Un rumore scosse la zona, la bara di ghiaccio stava andando in frantumi per il cosmo di Camus, incredibilmente più freddo ed impetuoso della sua prigione.

"Forse nella Scozia quello che tu sai controllare è reputato gelo, ma per me, allenatomi e cresciuto ad Asgard è un vento autunnale", furono queste le prime parole del figlio di Hyoga, fuoriuscito dalla prigione dei serpenti di ghiaccio.

"Parole pesanti per un nemico che è riuscito a sopravvivere solo al più misero e meno doloroso dei miei colpi, soprattutto grazie a delle vestigia dotate di grandi poteri", ribatté Belenos, voltandosi verso il santo d’oro.

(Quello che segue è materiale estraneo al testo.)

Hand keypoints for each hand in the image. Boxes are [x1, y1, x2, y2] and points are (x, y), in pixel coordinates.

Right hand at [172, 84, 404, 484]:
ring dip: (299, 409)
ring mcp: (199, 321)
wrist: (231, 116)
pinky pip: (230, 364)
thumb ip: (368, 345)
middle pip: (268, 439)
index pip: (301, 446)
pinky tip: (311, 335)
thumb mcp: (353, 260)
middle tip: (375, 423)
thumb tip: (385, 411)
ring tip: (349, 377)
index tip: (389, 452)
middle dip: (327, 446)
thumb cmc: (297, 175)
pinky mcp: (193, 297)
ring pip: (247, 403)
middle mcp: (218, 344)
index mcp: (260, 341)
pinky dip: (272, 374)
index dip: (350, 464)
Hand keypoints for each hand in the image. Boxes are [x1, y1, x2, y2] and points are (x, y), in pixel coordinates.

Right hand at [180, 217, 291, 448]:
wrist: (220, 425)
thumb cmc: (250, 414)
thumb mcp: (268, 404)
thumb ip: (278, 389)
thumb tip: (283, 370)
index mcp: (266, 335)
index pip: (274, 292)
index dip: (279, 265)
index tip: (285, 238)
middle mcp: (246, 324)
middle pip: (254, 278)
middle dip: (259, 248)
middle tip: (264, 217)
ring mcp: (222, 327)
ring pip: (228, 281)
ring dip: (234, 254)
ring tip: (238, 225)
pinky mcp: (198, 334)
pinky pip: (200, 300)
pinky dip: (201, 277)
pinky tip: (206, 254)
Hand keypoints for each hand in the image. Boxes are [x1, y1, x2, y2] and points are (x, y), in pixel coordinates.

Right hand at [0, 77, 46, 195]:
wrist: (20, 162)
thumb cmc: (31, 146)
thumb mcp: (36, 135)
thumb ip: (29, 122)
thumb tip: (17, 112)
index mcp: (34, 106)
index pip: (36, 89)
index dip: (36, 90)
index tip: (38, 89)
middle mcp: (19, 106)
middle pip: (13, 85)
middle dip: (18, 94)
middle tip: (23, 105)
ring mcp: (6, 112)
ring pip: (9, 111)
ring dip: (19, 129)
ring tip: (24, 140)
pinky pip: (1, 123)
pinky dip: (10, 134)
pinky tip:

"Si, parole pesanti, ma scaturite dall’esperienza, che se non ti arrenderai dovrò mostrarti", esclamò in tutta risposta Camus.

"Forza, fammi vedere", lo sfidò allora il Tree Monk, senza scomporsi tanto.

Il gelido cosmo del santo d’oro s’espanse, circondando l’ambiente circostante, "Ice fist", esclamò allora il figlio di Hyoga, scomparendo dalla vista di tutto, per riapparire, pochi secondi dopo, alle spalle del nemico.

Belenos fu visibilmente sorpreso, le sue braccia erano completamente congelate, "Sei veloce, forte e determinato, inoltre sei riuscito ad avvicinarti allo zero assoluto, i miei complimenti, cavaliere", esclamò lo sciamano.

"Ti arrendi quindi?", incalzò allora Camus, voltandosi verso il nemico, "Al contrario, ti ringrazio, non avevo mai provato uno stupore ed allo stesso tempo una preoccupazione tale, ma ti prego non sottovalutarmi come ho fatto con te", esclamò allora Belenos, frantumando i due pezzi di ghiaccio con il proprio cosmo.

Il vero scontro doveva ancora iniziare fra i maestri delle energie fredde.